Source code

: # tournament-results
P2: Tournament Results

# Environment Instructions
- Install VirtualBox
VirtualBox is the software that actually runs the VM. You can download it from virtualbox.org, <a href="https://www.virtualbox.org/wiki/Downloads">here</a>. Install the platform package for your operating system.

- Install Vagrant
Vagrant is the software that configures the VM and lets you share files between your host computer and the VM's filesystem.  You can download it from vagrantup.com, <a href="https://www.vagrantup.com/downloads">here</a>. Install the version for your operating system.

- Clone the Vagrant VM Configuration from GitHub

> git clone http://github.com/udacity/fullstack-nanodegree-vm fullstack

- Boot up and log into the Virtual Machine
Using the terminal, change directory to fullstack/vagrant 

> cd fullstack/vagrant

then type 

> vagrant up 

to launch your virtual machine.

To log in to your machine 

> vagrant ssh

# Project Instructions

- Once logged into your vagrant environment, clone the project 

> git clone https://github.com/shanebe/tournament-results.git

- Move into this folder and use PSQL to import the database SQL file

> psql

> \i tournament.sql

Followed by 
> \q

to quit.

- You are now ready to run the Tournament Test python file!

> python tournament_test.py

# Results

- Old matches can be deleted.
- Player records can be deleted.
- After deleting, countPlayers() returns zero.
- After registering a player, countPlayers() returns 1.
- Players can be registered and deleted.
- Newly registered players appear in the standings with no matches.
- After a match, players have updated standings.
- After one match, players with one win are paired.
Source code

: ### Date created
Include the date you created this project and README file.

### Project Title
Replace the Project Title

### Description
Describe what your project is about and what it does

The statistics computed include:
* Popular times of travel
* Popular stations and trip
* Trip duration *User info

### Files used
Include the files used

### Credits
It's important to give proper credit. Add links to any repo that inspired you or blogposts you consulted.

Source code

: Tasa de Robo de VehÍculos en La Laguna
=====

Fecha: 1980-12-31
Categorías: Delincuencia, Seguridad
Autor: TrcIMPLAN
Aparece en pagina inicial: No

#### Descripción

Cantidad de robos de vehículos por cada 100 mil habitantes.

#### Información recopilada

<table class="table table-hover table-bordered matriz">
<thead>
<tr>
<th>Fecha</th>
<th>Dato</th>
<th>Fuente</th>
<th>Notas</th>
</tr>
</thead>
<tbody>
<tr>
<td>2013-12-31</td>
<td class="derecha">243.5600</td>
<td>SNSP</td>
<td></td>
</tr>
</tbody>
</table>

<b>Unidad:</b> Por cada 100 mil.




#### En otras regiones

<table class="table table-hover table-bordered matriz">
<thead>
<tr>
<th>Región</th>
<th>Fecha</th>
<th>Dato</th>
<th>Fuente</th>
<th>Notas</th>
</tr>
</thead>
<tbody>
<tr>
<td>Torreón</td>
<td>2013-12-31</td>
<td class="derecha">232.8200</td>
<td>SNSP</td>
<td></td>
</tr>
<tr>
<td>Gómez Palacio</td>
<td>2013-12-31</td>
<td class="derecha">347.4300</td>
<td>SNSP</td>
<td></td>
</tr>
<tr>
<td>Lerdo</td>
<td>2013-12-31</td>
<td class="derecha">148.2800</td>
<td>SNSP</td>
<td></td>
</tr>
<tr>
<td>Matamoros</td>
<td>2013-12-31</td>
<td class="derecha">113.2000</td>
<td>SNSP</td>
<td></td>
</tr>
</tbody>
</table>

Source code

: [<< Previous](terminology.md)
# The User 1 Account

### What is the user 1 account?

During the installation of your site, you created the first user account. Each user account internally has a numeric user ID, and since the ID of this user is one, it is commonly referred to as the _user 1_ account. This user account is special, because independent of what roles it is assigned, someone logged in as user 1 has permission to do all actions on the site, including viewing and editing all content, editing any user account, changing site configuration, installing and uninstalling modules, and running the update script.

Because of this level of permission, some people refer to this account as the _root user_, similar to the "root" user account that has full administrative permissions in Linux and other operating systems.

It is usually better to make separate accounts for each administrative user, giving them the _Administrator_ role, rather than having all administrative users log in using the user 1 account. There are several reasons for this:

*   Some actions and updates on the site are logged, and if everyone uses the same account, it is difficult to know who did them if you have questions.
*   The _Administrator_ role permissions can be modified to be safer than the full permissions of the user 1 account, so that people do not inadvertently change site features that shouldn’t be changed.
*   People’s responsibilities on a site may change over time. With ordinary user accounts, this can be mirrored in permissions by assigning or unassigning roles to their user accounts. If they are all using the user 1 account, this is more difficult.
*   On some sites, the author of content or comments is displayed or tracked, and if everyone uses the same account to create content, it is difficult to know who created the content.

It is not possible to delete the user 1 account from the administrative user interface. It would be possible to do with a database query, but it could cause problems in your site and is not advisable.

******************************

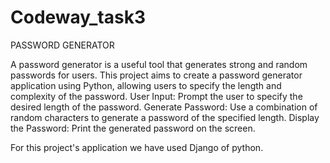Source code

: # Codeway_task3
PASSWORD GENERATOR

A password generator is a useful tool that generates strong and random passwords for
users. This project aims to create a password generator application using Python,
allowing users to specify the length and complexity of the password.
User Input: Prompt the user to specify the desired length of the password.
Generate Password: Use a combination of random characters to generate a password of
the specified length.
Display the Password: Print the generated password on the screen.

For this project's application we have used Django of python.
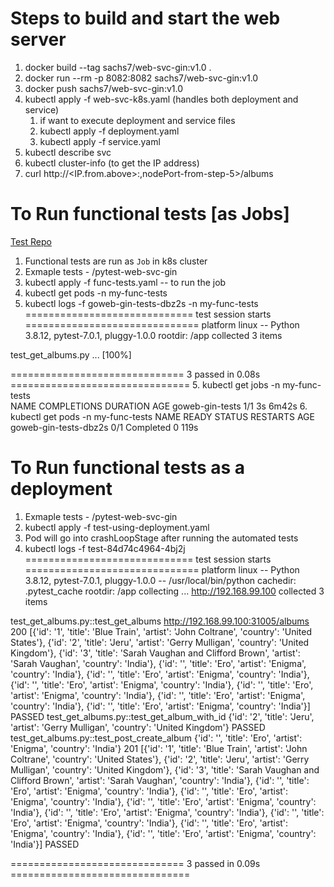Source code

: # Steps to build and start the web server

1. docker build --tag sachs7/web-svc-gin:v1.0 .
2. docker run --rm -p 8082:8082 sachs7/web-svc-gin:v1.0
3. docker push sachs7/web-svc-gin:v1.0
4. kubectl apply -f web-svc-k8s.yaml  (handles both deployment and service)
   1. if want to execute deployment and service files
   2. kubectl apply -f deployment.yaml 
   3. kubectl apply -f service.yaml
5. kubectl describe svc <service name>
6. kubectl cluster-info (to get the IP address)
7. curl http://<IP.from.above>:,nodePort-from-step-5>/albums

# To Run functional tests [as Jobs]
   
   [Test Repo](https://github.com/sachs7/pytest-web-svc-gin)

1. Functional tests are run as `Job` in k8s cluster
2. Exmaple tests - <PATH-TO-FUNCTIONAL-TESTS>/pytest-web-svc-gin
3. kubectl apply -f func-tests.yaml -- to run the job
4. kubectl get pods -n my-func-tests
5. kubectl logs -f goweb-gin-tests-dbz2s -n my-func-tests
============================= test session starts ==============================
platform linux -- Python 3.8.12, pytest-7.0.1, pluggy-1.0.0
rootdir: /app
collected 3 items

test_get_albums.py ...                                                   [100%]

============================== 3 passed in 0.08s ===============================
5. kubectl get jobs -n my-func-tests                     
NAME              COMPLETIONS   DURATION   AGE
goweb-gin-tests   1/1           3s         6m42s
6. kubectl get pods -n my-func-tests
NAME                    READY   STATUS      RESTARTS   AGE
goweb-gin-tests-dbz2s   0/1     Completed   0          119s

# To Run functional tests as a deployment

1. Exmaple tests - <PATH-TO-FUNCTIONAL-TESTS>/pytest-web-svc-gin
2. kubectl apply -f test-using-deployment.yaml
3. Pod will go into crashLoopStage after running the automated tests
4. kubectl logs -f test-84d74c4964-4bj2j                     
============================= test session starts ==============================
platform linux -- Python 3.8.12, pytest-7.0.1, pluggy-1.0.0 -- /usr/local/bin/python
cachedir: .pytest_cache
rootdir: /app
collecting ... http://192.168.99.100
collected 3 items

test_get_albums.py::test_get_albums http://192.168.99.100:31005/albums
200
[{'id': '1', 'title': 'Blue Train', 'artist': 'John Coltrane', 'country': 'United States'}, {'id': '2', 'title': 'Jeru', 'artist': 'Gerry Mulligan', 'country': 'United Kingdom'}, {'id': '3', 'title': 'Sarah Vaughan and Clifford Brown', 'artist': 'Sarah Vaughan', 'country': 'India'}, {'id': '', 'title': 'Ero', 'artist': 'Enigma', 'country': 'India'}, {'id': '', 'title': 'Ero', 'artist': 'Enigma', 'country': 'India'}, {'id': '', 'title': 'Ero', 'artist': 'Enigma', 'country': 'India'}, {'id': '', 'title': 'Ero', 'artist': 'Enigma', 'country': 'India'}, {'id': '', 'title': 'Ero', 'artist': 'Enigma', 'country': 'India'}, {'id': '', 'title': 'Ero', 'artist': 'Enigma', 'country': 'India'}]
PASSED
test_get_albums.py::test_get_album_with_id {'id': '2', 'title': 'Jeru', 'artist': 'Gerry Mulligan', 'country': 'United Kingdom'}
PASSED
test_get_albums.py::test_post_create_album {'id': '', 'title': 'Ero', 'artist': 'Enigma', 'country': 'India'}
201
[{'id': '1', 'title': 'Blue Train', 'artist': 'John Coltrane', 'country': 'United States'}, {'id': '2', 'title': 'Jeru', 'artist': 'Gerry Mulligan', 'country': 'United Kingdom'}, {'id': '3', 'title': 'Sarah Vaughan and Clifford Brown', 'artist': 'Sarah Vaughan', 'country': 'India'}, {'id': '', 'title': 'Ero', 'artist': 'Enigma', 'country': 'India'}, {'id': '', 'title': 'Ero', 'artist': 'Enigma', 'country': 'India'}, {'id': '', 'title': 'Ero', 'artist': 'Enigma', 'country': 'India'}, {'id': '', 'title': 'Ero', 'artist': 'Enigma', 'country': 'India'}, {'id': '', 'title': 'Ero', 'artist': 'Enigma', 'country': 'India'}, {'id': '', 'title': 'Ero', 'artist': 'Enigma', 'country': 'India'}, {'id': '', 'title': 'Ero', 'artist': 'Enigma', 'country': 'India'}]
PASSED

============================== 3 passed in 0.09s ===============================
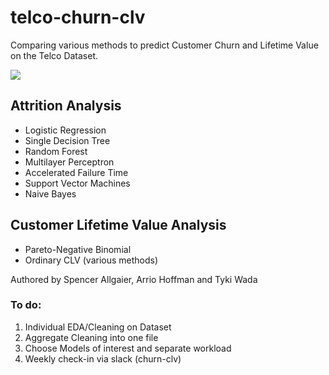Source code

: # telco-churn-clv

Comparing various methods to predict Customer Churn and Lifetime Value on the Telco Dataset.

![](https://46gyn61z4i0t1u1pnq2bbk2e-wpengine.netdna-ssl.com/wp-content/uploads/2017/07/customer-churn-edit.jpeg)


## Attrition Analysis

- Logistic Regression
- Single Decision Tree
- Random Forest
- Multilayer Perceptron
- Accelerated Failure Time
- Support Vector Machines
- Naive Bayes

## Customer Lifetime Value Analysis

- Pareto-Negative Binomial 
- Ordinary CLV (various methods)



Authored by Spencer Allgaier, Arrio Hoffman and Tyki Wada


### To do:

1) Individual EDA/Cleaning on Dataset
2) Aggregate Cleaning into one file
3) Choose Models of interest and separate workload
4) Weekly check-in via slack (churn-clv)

******************************

Problem requirements: Set out the lines from the one containing "# To Run functional tests [as Jobs]" through the one containing "[Test Repo](https://github.com/sachs7/pytest-web-svc-gin)" as a numbered list, leaving out any blank lines.

Result of the exercise:
1. # To Run functional tests [as Jobs]
2.    [Test Repo](https://github.com/sachs7/pytest-web-svc-gin)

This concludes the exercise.